People use Redux middleware for logging, crash reporting, talking to an asynchronous API, routing, and more.
Computing Derived Data
Reselect is a simple library for creating memoized, composable selector functions. Reselect selectors can be used to efficiently compute derived data from the Redux store.
…
Undo/Redo History
Algorithm like:
{
past: Array<T>,
present: T,
future: Array<T>
}
Let’s talk through the algorithm to manipulate the state shape described above.

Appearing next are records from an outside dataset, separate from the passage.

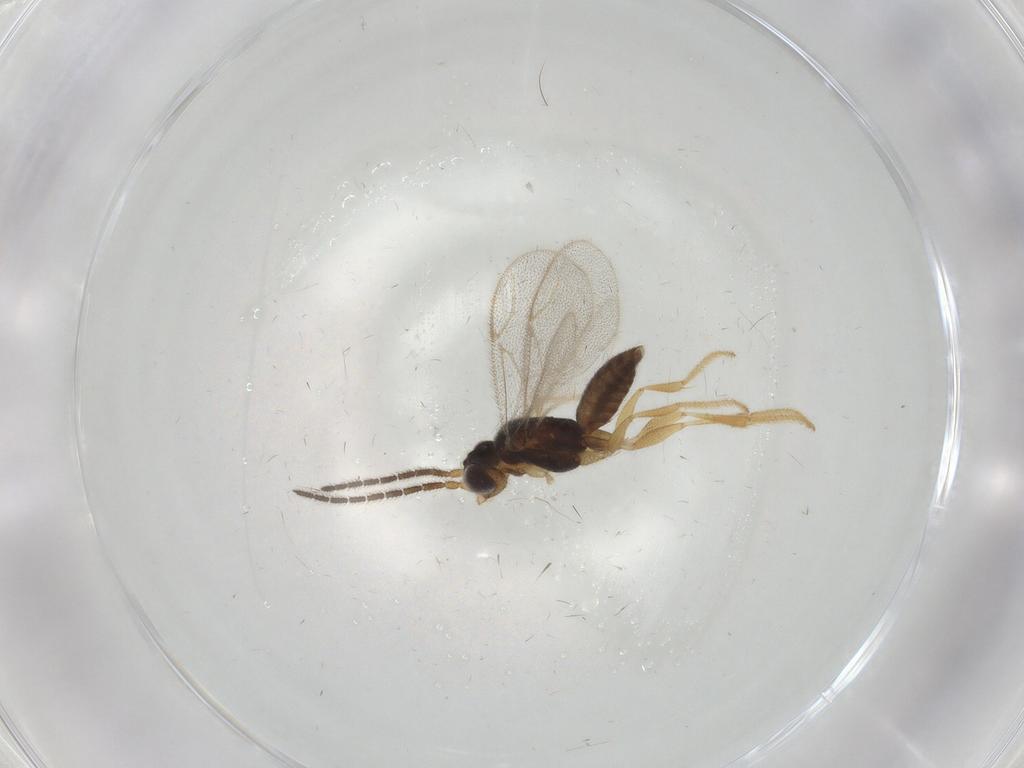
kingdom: Animalia
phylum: Arthropoda
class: Insecta
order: Hymenoptera
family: Dryinidae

We can define two actions to operate on this state: UNDO and REDO. In our reducer, we will do the following steps to handle these actions:
Handling Undo:
- Remove the last element from the past.
- Set the present to the element we removed in the previous step.
- Insert the old present state at the beginning of the future.
Handling Redo
- Remove the first element from the future.
- Set the present to the element we removed in the previous step.
- Insert the old present state at the end of the past.
Handling Other Actions
- Insert the present at the end of the past.
- Set the present to the new state after handling the action.
- Clear the future.
Libraries related
redux: a predictable state container for JavaScript apps.
react-redux: Official React bindings for Redux.
redux-thunk: Thunk middleware for Redux.
A thunk is a function that returns a function which wraps an expression to delay its evaluation.
Immutable.js: provides many Persistent Immutable data structures
Reselect: a simple library for creating memoized, composable selector functions. Reselect selectors can be used to efficiently compute derived data from the Redux store.